Seasonality, Perishability, and Margins are Key Considerations: When closing a grocery store, there are several unique considerations to selling the inventory. Consistent with the majority of retailers, grocery stores, and supermarkets typically carry a selection of low-turning inventory in order to provide customers with a range of products. When faced with a bankruptcy filing and subsequent liquidation, this product often has low sell through rates due to seasonality or lack of demand. Perishability is also a major factor in dispositions. Inventory that is at (or near) its expiration or “use by” date may require additional discounting to sell through quickly. Produce, a higher margin product, typically has heavy shrink due to the need to dispose of non-selling fresh items. Maximizing recovery rates can also be challenged by sale term duration. Going-out-of-business (“GOB”) sales in the grocery sector are short, typically lasting a maximum of six weeks and often less. Seasonality can also be a major driver in periods immediately preceding holidays such as Thanksgiving, Christmas, and Easter which drive higher volume during the normal course of business.

Grocery stores operate with extremely low margins and depend on volume to generate profits. In some cases, grocery stores net less than a penny per dollar of retail sales. Competition limits a company’s ability to raise prices. Although gross recoveries on retail (by category or in the aggregate) may be higher than average, the blended gross recovery on cost typically does not exceed 100% due to the lower margin nature of the sector.

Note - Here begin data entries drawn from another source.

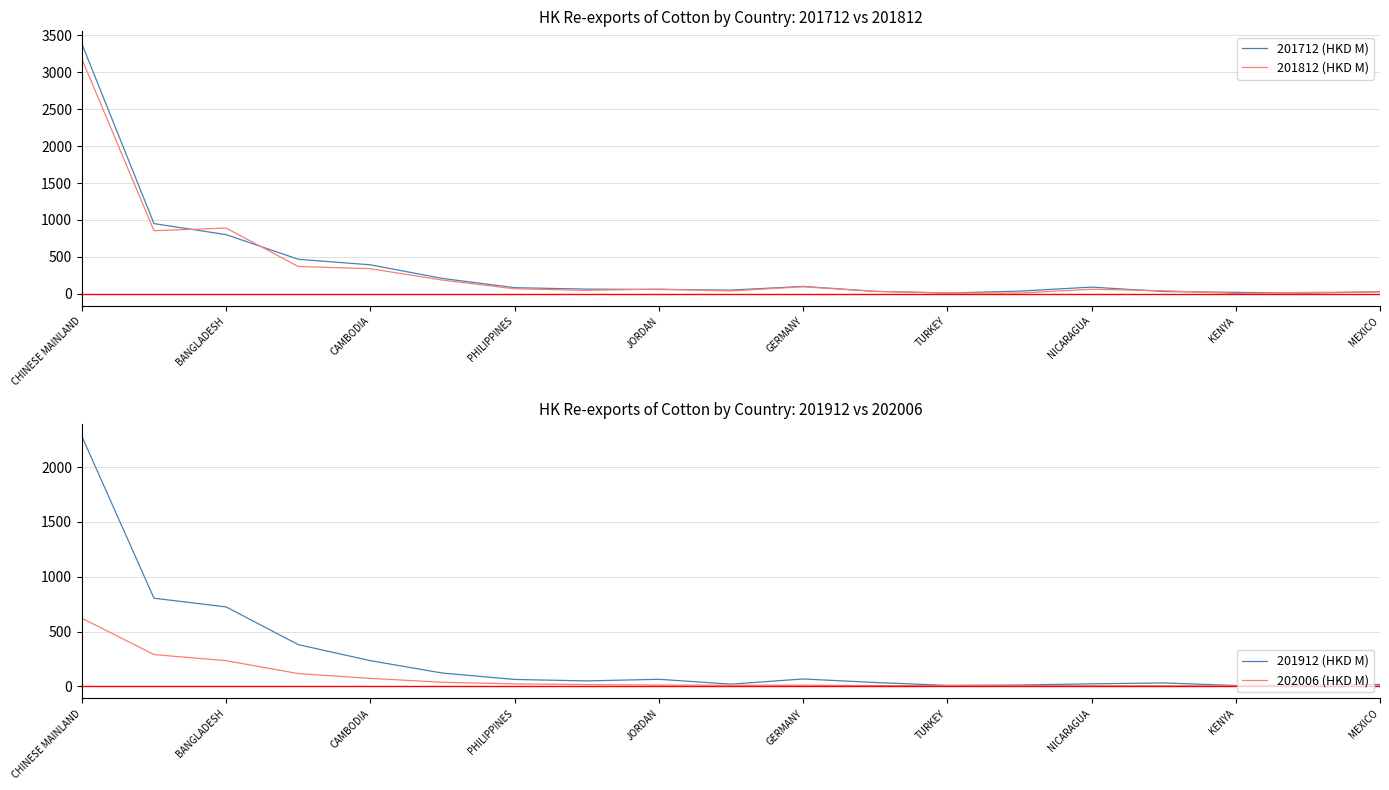

The value of 201712 (HKD M) at PHILIPPINES is 82.6. True or false?

True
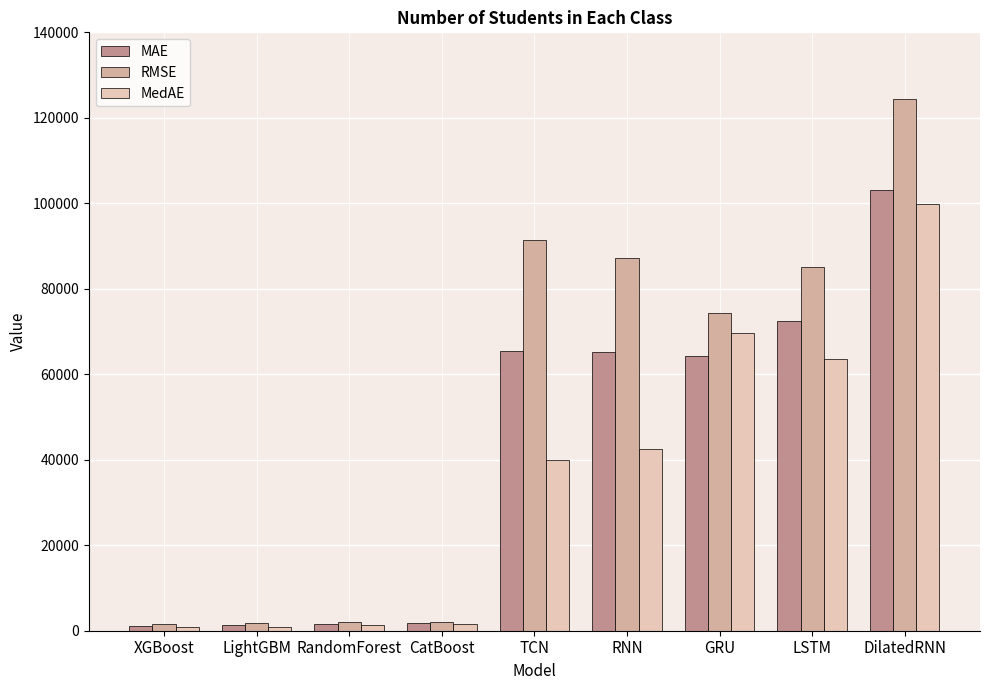

What is the label of the 8th bar from the right?

LightGBM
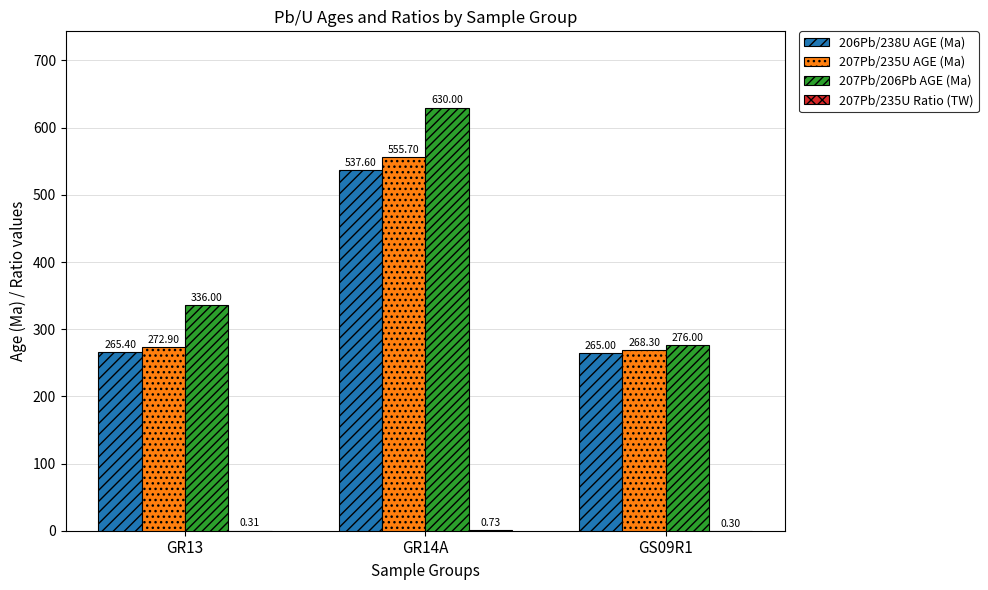

Which series changed the most between GR13 and GS09R1?

207Pb/206Pb AGE (Ma)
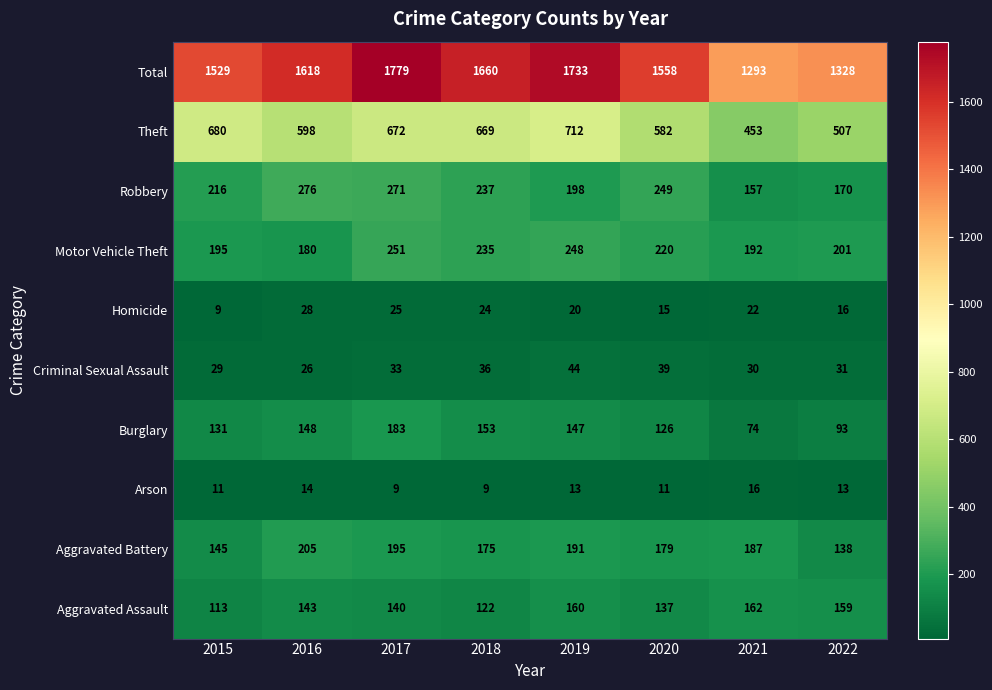

How many data points does each series have?

8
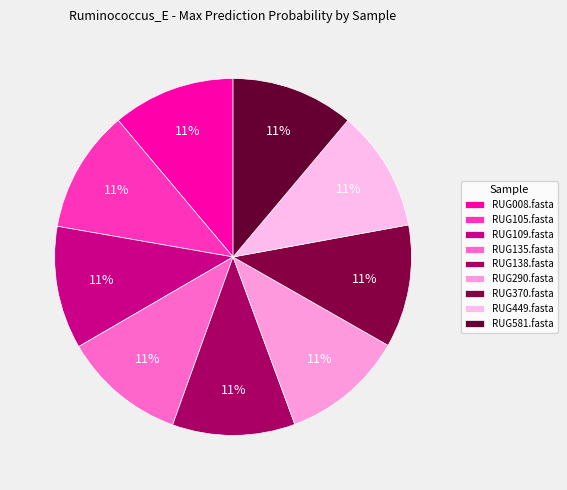

What percentage is the RUG105.fasta slice, to the nearest percent?

11%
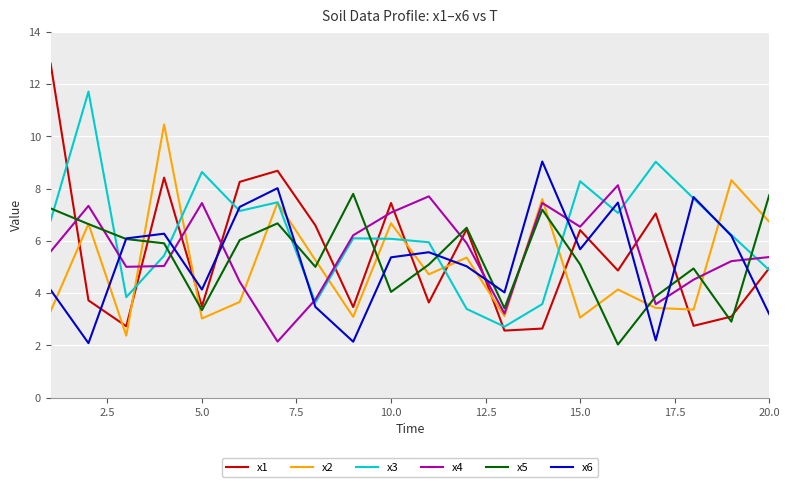

True or false: x5 and x4 cross at least once.

True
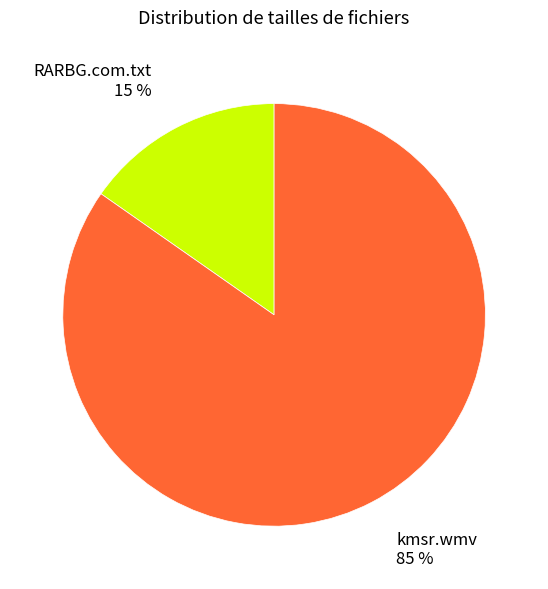

To the nearest percent, what is the average slice percentage?

50%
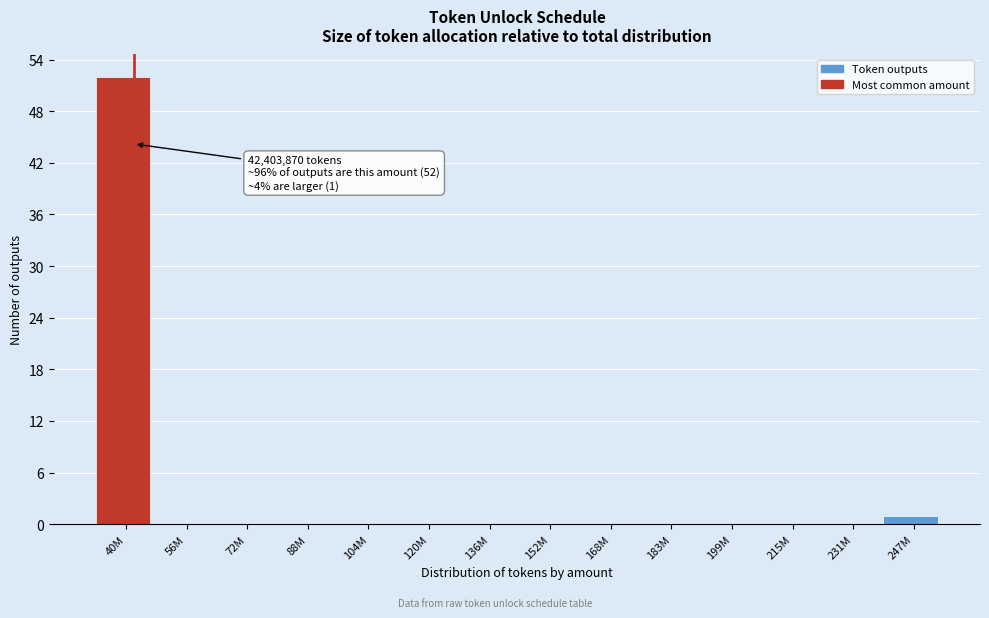

Reading left to right, transcribe all the data shown in this chart.

40M=52	56M=0	72M=0	88M=0	104M=0	120M=0	136M=0	152M=0	168M=0	183M=0	199M=0	215M=0	231M=0	247M=1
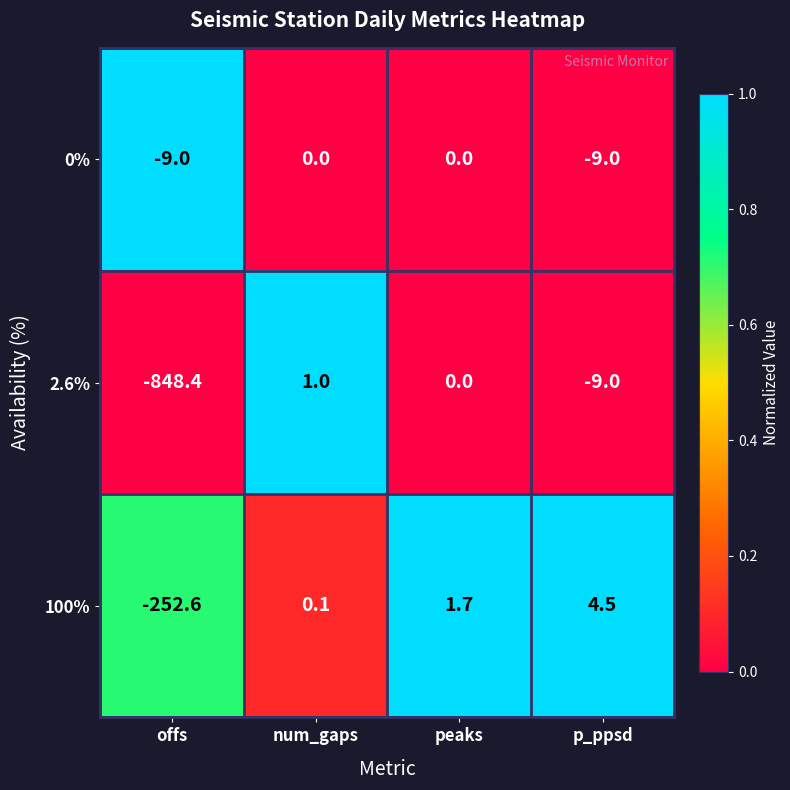

What is the minimum value for 2.6%?

-848.4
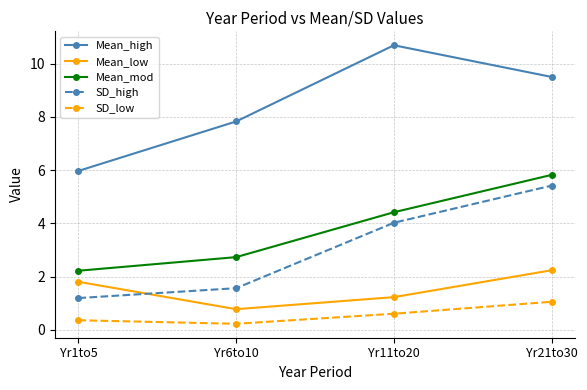

The value of SD_high at Yr1to5 is 0.8. True or false?

False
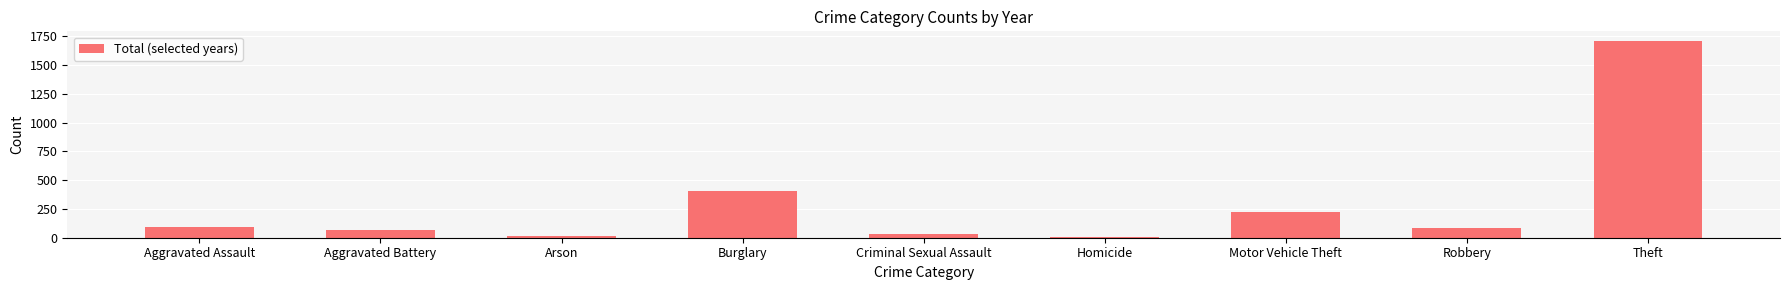

Count the number of data series in this chart.

1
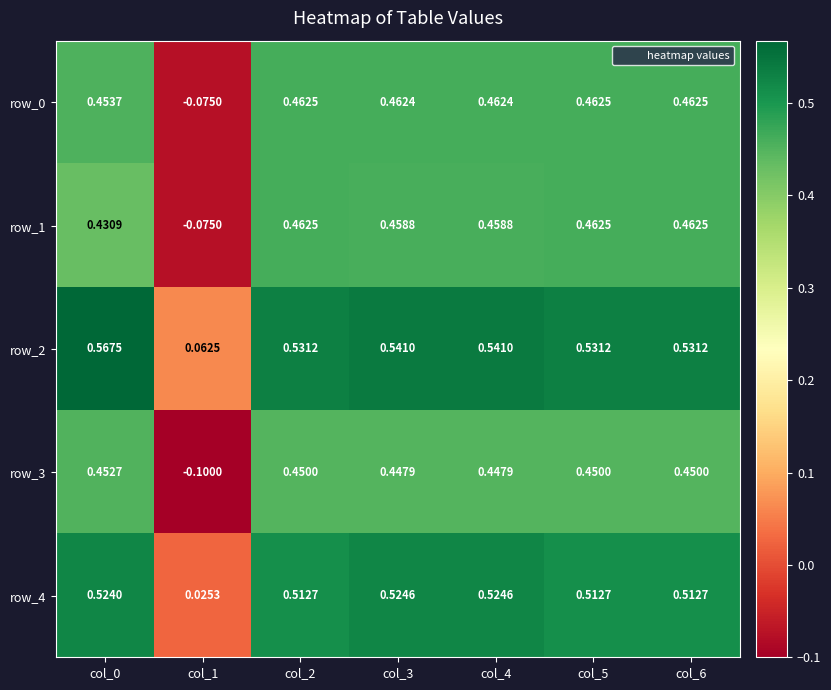

Is it true that row_3 equals 0.3 at col_5?

False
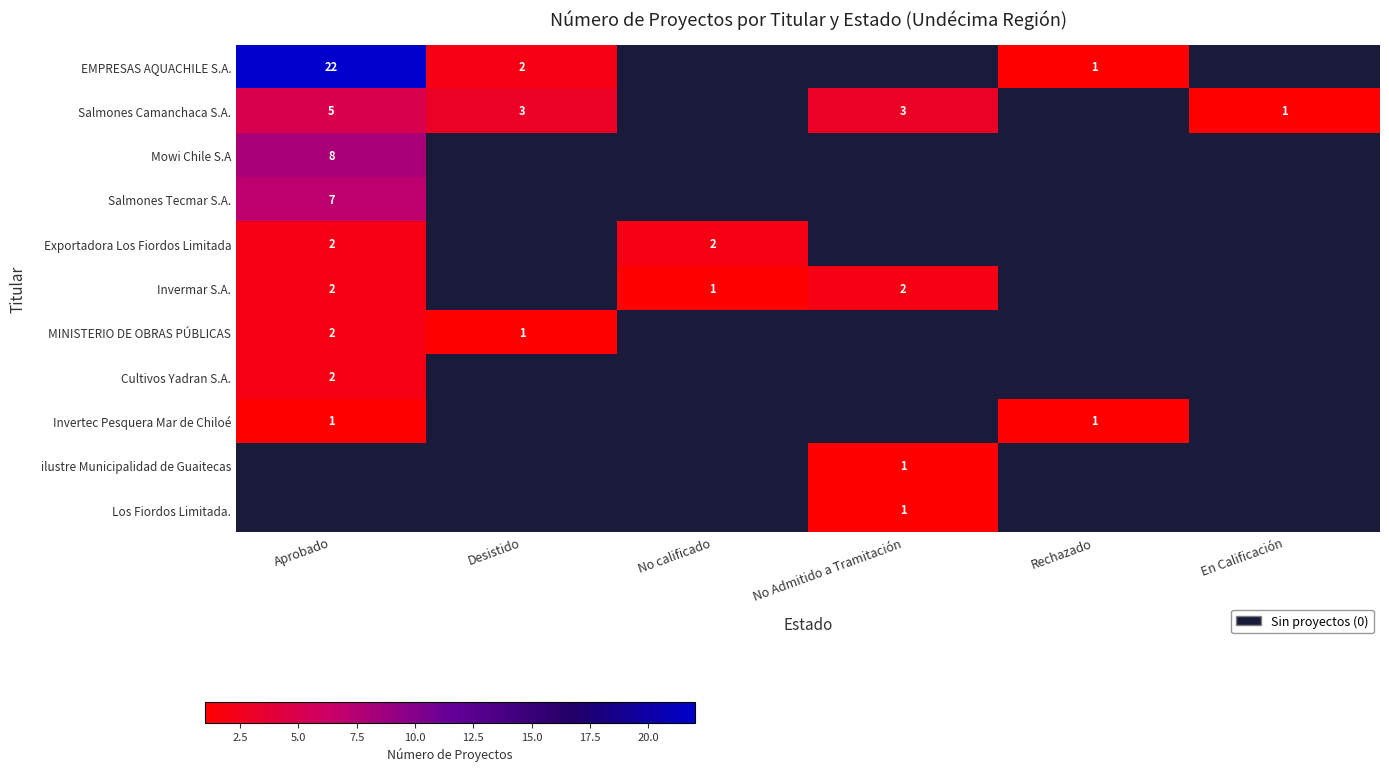

Between Rechazado and No calificado, which is larger?

No calificado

Category Demand Drives Range of Recovery Rates: Specific categories for grocery retailers can drive significantly higher or lower gross recovery rates depending upon customer demand and level of inventory availability. The highest recovering categories include high turning categories such as meat, deli/prepared foods, dairy, bakery, and produce. These categories typically sell through very quickly in a disposition event. Managing the discounts on slower selling categories once the major perishable categories are sold through is critical to maintaining customer interest in “re-shopping” the sale beyond the opening days. High turning dry grocery sub-categories such as branded staples including crackers, cookies, and pasta, along with infant formula and popular branded health and beauty products typically require less discounting to sell through regardless of season. Conversely, grocery sub-categories including spices and kitchenware are typically in lower demand and require additional discounting to sell through in an accelerated time frame.

The delta between high and low recovering categories in the grocery segment can be significant on a retail basis. Even within stronger recovering categories such as health and beauty, there is potential for a lower recovery on items with depth in the inventory, including vitamins, and less popular first aid and beauty products. Supermarkets may also include gas stations or stock cigarettes and alcohol, all of which are very high recovery categories. However, it is important for lenders to be aware what (if any) additional licensing or permitting may need to be in place in order to sell these highly controlled and restricted commodities in a bankruptcy scenario.

Managing discounts on high and low recovering inventory in tandem with seasonal demand and on-hand inventory levels is critical to a successful GOB event. Understanding and predicting gross recovery rates by category, brand, region, and season comes with experience. Gordon Brothers applies the firm’s extensive real-world grocery and supermarket disposition involvement to each appraisal analysis, which assists asset-based lenders in offsetting risks associated with low-turning inventory.